The first week will have even more informal climate with only one talk a day, also avaliable online. In addition, the talks will have more introduction/overview flavour. Therefore they should be especially interesting for students.

In the second week, which is the main week of the workshop, we plan to have (only) 2 online talks every day followed by informal (almost unlimited) discussion sessions.

This edition is again organized within the framework Soliton at Work S@W.

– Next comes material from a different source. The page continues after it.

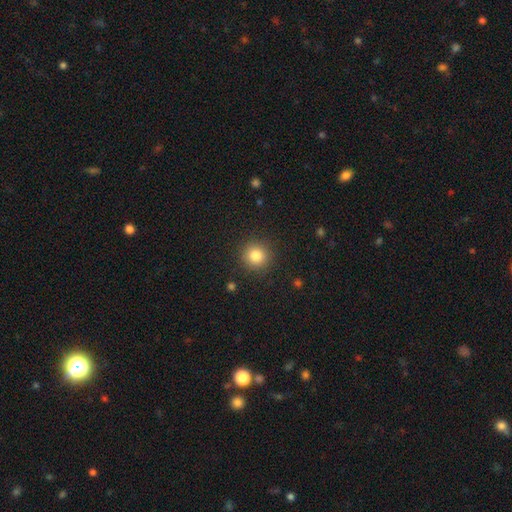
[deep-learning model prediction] A smooth galaxy with no disk features (82%) that is round (94%). Merging: none (90%).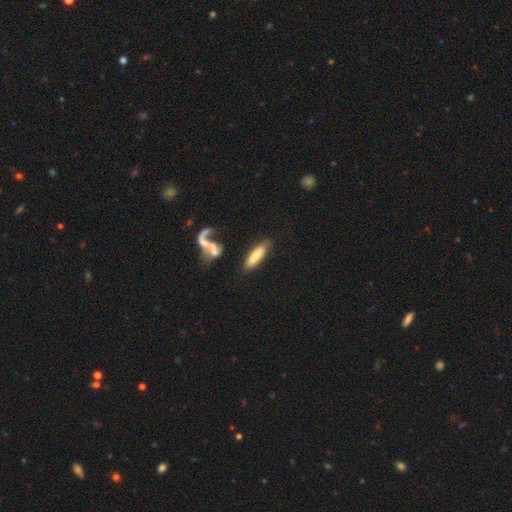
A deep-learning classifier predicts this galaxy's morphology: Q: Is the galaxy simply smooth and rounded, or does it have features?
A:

We acknowledge financial support from:
  • the Faculty of Physics, Astronomy and Applied Computer Science of the Jagiellonian University.
  • the Department of Field Theory, Institute of Theoretical Physics of the Jagiellonian University
  • NAWA Polish National Agency for Academic Exchange

    Invited speakers and topics

    The second week

  • Zoltan Bajnok (Budapest) / Marton Lajer (Brookhaven), "Bootstrapping and measuring S-matrices and form factors"
  • Piotr Bizon (Krakow), "Soliton resolution conjecture"
  • Jorge Castelo (Santiago), "Universal relations for rotating boson stars"
  • Patrick Dorey (Durham) and Tom Romanczukiewicz (Krakow), "Collisions of weakly-bound kinks "
  • Jarah Evslin (Lanzhou), "A Less Powerful Approach to Quantum Kinks"
  • Luiz Ferreira (Sao Carlos), "A Quasi Self-Dual Skyrme Model"
  • Peter Forgacs (Budapest/Tours), Arpad Lucacs (Durham),"Q-balls: Something old and something new, with components one and two"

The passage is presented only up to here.